Nobody likes a cheater.
Cheating ... lying ... stealing ... it's all the same, isn't it?
Lance Armstrong came clean (OK, almost clean) during an interview with Oprah Winfrey that aired last week on Winfrey's network, OWN. He came clean about doping; although investigators said he is still lying we he claimed he was not doping in 2009 or 2010, despite his high red blood cell count in 2009. The years Armstrong did cop to are outside the statute of limitations. Translation? He can't be criminally prosecuted for coming clean.

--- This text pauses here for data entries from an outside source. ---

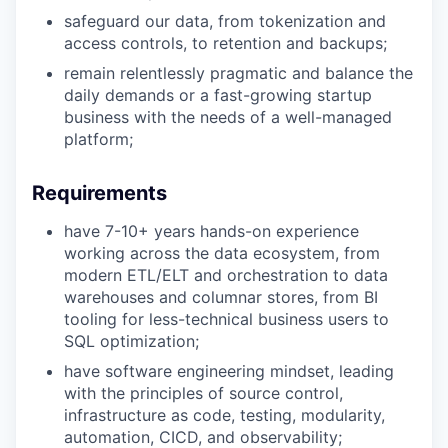
safeguard our data, from tokenization and
access controls, to retention and backups;
remain relentlessly pragmatic and balance the
daily demands or a fast-growing startup
business with the needs of a well-managed
platform;
Requirements
have 7-10+ years hands-on experience
working across the data ecosystem, from
modern ETL/ELT and orchestration to data
warehouses and columnar stores, from BI
tooling for less-technical business users to
SQL optimization;
have software engineering mindset, leading
with the principles of source control,
infrastructure as code, testing, modularity,
automation, CICD, and observability;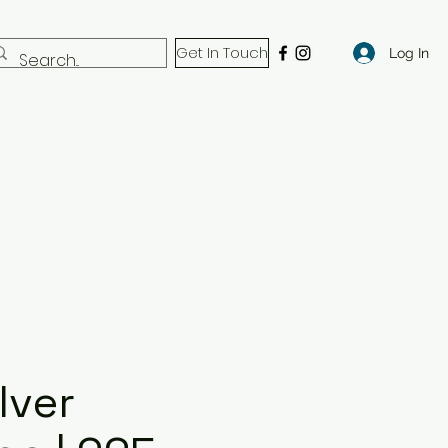
Get In Touch
Log In
lver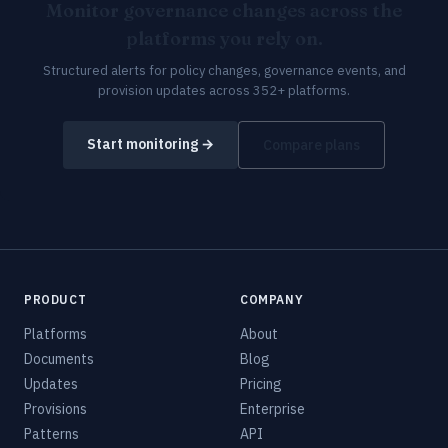
Monitor governance changes across the
platforms you rely on.
Structured alerts for policy changes, governance events, and
provision updates across 352+ platforms.
Start monitoring →
Compare plans
PRODUCT
COMPANY
Platforms
About
Documents
Blog
Updates
Pricing
Provisions
Enterprise
Patterns
API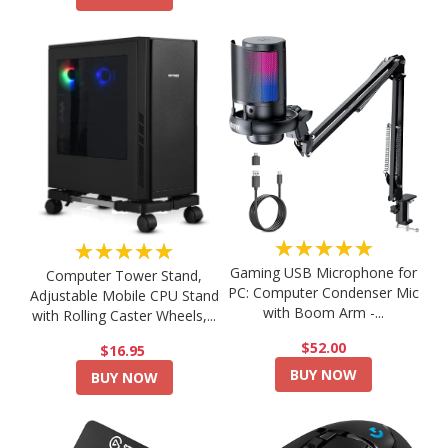
★★★★★
★★★★★
Gaming USB Microphone for
Computer Tower Stand,
PC: Computer Condenser Mic
Adjustable Mobile CPU Stand
with Boom Arm -...
with Rolling Caster Wheels,...
$52.00
$16.95
BUY NOW
BUY NOW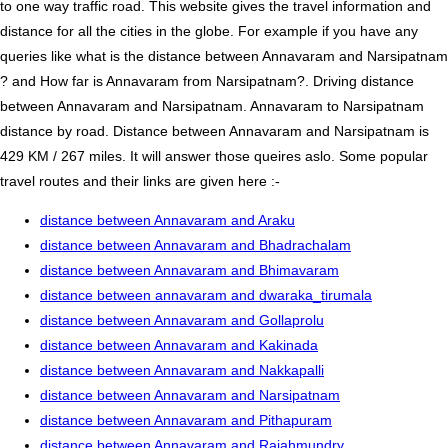
to one way traffic road. This website gives the travel information and
distance for all the cities in the globe. For example if you have any
queries like what is the distance between Annavaram and Narsipatnam
? and How far is Annavaram from Narsipatnam?. Driving distance
between Annavaram and Narsipatnam. Annavaram to Narsipatnam
distance by road. Distance between Annavaram and Narsipatnam is
429 KM / 267 miles. It will answer those queires aslo. Some popular
travel routes and their links are given here :-
distance between Annavaram and Araku
distance between Annavaram and Bhadrachalam
distance between Annavaram and Bhimavaram
distance between annavaram and dwaraka_tirumala
distance between Annavaram and Gollaprolu
distance between Annavaram and Kakinada
distance between Annavaram and Nakkapalli
distance between Annavaram and Narsipatnam
distance between Annavaram and Pithapuram
distance between Annavaram and Rajahmundry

Some say this is not big deal. Some say they don't care because it's cycling. And some say they're not surprised, because nowadays, so many athletes do this.
But this is a big deal.
I remember thinking when Armstrong won not one, but seven Tour de France competitions that something was up, that something didn't seem right. Why is this a big deal?
Aside from the obvious, that he didn't win any of those titles on his own merit is the fact he cheated so many on so many levels. And, given his interview, I suspect that he either hasn't thought about that fact, or perhaps just doesn't give a damn. I mean let's face it folks, if you dope up and win one Tour de France, how big is your ego and your greed for success, fame, and fortune that you do it six more times?!?
So, here's just a sample list of the people Lance Armstrong cheated...
- Children who looked up to him as a hero.
- Cancer patients who thought he had overcome cancer and won all those championships!
- America—for disgracing our reputation with France, which surely doesn't need another reason to hate Americans.
- The bicyclists who came in second in those seven races, who truly won those races and we don't even know their names.
- To all the companies whose products he endorsed, making millions.
- His children, to whom he also lied while parading around as the big Tour de France winner.
- His charity Livestrong, which has already lost at least one sponsor and perhaps future donations.
- Every kid out there who plays sports—any sport—and whose parents tell them to try their best, that that is good enough ... and never, ever to cheat.
- The whistleblower, who called him a liar.
The list could go on and on and on ... but I think you get the point.
My five-year-old recently stole a cookie from the snack box at school. When the teacher asked if he took the cookie, my son had the fortitude to tell the truth. When asked why? He said he likes cookies. Now, my son promised he would never steal a cookie or anything again. I told him that people who steal or cheat end up in jail. It's a good thing my son doesn't know who Lance Armstrong is ... because many feel that's exactly where he ought to be.